Como se ha señalado, hemos utilizado un criterio cronológico supeditado a la primera edición del libro de español. Definiremos cada uno de los métodos y aportaremos, si se conocen, datos biográficos-bibliográficos sobre el autor. A continuación, trataremos de las características de cada uno de los sistemas, de su posterior influencia, de sus aportaciones originales, del número de ediciones conseguidas, así como de los libros con los que se complementaba.


Notas

224 Sobre el carácter avanzado de las teorías de Prendergast, Howatt escribe lo siguiente: “[...] whose ideas foreshadow many of the notions later developed in the XX century by men like Palmer and West” (Howatt 1984: 130) ([...]cuyas ideas anunciaron muchas de las nociones desarrolladas posteriormente en el siglo XX por hombres como Palmer y West) (trad. nuestra).
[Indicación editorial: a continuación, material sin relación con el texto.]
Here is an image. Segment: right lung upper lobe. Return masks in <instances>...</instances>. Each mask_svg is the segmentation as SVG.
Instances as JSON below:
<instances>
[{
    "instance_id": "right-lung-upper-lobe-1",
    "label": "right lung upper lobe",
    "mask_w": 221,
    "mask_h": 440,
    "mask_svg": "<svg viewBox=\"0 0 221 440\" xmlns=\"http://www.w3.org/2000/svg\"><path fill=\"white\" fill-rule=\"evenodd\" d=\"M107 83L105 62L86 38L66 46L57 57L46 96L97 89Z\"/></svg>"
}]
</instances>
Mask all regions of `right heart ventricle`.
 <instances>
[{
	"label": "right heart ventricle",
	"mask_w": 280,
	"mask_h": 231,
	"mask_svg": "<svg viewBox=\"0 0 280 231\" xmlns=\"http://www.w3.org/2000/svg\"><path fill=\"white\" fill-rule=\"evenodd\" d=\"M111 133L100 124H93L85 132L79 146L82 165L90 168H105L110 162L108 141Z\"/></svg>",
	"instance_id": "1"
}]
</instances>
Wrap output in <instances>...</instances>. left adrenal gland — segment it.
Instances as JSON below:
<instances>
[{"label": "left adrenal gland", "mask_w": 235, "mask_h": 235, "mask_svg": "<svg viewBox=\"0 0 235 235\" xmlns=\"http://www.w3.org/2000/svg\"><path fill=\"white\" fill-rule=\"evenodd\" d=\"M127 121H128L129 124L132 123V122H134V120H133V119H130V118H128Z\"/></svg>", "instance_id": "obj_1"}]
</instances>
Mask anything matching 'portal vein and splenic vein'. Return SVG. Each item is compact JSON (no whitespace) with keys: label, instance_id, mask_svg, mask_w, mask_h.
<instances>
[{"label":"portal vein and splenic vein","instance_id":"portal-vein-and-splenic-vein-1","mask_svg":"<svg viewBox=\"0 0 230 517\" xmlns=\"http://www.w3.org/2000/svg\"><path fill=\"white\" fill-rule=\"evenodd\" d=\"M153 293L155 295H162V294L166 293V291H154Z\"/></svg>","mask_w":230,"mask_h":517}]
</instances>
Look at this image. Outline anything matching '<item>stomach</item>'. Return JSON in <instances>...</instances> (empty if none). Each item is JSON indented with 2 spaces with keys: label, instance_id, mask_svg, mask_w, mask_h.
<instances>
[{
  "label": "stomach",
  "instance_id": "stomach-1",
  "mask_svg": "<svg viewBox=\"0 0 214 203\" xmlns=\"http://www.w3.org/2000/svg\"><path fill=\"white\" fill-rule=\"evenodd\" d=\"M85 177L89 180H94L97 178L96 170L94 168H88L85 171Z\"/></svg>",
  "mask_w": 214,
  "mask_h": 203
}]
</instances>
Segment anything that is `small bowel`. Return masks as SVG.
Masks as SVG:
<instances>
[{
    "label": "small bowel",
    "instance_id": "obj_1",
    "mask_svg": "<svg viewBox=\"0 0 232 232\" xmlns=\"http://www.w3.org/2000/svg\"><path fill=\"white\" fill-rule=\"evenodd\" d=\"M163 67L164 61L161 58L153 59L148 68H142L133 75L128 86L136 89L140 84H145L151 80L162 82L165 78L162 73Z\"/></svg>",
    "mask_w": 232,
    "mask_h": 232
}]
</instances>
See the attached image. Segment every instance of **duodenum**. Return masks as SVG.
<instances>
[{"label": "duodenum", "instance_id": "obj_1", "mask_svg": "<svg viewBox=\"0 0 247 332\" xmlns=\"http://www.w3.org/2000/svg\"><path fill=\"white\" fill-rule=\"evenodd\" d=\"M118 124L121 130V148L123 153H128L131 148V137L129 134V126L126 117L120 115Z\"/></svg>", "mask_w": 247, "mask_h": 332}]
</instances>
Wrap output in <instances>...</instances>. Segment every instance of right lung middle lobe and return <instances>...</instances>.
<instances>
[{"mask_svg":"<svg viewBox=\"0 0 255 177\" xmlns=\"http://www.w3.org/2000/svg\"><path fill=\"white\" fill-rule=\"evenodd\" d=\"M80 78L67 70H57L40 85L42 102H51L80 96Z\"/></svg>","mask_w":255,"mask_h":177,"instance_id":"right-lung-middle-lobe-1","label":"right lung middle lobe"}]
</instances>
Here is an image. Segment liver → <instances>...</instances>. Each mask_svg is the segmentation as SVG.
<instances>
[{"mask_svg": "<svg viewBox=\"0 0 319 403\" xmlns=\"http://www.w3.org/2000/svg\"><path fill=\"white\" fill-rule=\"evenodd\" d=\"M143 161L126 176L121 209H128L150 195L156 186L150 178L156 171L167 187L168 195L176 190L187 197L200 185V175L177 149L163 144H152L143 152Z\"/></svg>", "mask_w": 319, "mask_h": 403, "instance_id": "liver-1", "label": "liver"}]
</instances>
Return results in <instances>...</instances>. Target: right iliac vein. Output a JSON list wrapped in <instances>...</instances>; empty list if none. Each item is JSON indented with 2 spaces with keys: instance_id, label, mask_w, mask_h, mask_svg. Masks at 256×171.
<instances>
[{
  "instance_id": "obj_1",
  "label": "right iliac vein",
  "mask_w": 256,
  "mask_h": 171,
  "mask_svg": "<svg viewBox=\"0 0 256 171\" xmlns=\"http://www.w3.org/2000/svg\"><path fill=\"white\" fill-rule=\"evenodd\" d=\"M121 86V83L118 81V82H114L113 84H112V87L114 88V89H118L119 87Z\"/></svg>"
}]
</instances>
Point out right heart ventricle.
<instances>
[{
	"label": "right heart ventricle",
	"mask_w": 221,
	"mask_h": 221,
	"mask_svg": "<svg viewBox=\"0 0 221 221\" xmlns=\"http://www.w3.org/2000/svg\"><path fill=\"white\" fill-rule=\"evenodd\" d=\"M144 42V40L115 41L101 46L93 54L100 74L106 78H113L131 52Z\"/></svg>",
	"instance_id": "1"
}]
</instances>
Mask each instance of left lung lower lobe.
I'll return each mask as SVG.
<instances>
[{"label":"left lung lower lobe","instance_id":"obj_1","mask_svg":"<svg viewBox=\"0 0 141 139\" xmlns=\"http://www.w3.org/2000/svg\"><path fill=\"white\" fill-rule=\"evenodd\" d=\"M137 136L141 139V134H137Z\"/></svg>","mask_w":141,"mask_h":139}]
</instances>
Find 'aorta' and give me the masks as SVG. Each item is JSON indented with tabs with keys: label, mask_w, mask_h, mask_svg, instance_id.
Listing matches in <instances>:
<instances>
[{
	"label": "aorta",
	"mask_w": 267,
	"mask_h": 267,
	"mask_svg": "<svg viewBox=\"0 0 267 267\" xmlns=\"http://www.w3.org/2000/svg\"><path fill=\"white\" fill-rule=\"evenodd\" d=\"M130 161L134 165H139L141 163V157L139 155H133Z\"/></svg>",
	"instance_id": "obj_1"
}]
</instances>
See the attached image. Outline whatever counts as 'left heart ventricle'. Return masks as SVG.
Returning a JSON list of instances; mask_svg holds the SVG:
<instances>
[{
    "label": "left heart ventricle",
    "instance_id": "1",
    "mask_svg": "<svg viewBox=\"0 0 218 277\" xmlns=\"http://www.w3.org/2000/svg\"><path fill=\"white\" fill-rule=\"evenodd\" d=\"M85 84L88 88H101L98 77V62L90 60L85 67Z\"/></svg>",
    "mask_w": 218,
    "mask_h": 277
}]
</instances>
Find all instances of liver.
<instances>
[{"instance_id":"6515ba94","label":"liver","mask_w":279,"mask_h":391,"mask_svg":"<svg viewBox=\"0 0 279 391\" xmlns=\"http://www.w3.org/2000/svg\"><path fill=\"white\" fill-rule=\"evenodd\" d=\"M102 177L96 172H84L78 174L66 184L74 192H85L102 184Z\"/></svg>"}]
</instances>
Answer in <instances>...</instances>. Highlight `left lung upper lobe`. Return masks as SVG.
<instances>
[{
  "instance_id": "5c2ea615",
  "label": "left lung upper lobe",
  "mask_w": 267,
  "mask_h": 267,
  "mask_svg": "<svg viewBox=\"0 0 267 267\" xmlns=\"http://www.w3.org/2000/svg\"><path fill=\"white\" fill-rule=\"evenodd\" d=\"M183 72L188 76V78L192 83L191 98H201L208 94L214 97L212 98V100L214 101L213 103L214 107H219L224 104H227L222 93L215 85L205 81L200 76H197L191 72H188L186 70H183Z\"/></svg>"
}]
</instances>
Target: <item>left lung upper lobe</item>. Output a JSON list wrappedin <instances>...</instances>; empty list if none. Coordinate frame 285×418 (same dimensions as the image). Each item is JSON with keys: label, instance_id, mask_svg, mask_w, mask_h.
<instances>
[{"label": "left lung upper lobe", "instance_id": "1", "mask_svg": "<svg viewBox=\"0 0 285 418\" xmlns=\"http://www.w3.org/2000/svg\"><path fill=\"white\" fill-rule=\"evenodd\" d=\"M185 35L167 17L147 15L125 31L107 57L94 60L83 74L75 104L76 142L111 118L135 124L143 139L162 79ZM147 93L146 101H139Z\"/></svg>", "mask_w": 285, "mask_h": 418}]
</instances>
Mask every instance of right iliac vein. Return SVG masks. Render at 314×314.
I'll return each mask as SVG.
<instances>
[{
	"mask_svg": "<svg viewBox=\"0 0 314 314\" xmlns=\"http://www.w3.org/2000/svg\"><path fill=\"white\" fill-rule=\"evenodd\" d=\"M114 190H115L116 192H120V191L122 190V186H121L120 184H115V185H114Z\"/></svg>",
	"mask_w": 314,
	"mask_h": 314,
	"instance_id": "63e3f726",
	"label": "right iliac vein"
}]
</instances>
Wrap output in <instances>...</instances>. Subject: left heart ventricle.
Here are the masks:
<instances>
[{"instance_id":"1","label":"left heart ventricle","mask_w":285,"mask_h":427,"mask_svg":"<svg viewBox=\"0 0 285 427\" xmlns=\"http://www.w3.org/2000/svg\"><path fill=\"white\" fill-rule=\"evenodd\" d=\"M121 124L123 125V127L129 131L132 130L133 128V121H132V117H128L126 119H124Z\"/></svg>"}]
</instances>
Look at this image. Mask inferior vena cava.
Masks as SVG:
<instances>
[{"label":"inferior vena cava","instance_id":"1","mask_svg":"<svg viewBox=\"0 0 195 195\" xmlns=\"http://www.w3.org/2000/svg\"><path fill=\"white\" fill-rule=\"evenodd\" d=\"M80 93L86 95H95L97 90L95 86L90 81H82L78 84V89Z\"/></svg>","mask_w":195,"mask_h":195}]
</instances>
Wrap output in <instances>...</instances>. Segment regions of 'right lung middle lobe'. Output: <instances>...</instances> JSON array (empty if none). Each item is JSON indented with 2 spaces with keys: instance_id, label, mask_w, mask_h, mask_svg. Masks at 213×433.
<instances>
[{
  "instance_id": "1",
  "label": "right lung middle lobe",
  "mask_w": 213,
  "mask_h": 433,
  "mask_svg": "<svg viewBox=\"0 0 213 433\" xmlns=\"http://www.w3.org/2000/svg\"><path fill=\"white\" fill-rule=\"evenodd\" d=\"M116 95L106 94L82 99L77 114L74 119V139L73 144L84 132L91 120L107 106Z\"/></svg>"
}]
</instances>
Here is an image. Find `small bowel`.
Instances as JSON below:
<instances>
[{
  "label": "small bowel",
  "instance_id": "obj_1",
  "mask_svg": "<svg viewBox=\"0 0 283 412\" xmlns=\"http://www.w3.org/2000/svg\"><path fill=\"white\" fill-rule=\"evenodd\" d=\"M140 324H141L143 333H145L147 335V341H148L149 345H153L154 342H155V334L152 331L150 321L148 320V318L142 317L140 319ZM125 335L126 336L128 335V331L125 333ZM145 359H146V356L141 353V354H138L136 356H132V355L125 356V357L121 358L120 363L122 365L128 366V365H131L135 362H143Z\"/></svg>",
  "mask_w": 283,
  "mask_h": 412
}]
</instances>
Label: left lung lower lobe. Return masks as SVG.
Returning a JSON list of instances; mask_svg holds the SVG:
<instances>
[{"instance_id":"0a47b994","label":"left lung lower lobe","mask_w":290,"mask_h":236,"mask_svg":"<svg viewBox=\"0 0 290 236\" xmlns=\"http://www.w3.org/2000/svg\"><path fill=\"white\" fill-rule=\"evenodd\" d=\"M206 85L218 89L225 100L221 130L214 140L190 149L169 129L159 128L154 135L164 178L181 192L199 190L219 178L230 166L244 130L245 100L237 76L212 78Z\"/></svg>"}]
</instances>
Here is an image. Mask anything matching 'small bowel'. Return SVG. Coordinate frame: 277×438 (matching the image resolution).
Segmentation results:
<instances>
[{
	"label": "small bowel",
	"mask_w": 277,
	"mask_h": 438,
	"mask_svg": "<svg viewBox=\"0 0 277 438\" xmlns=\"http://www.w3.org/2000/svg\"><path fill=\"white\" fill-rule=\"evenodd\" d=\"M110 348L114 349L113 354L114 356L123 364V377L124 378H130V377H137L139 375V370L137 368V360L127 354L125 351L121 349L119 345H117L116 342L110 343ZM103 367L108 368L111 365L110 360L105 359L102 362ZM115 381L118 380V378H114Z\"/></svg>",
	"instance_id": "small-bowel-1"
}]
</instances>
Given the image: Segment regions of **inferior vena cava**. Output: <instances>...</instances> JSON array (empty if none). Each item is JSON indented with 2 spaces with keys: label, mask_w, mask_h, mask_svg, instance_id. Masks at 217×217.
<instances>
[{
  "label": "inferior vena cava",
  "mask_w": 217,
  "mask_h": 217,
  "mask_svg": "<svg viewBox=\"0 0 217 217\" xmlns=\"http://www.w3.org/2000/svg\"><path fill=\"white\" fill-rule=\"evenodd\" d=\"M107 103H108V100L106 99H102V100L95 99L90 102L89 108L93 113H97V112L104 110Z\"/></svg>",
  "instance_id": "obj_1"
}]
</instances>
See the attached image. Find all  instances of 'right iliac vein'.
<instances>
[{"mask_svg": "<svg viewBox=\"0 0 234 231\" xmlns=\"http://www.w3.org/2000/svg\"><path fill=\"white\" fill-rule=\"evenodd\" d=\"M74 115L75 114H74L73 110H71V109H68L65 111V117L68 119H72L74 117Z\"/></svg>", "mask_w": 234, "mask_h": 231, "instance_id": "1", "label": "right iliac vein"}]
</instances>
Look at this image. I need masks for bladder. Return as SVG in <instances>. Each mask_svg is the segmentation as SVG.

225 S. S. Laurie, pedagogo y catedrático en la Universidad de Edimburgo, abogaba, en 1890, por el estudio de la gramática en los primeros estadios del aprendizaje de un idioma, si bien reconocía que había que plantearse la cuestión de cómo enseñar la gramática :
Every foreign tongue should be approached from the grammatical or formal side. The question remains, How is the grammar of the foreign tongue to be taught?. The general answer must be, just as English grammar is taught (Laurie 1890: 107).
Cada lengua extranjera debería ser enfocada desde el aspecto gramatical o formal. La cuestión es ¿Cómo se debe enseñar la gramática de la lengua extranjera?. La respuesta general debe ser: del mismo modo que se enseña la gramática inglesa (trad. nuestra).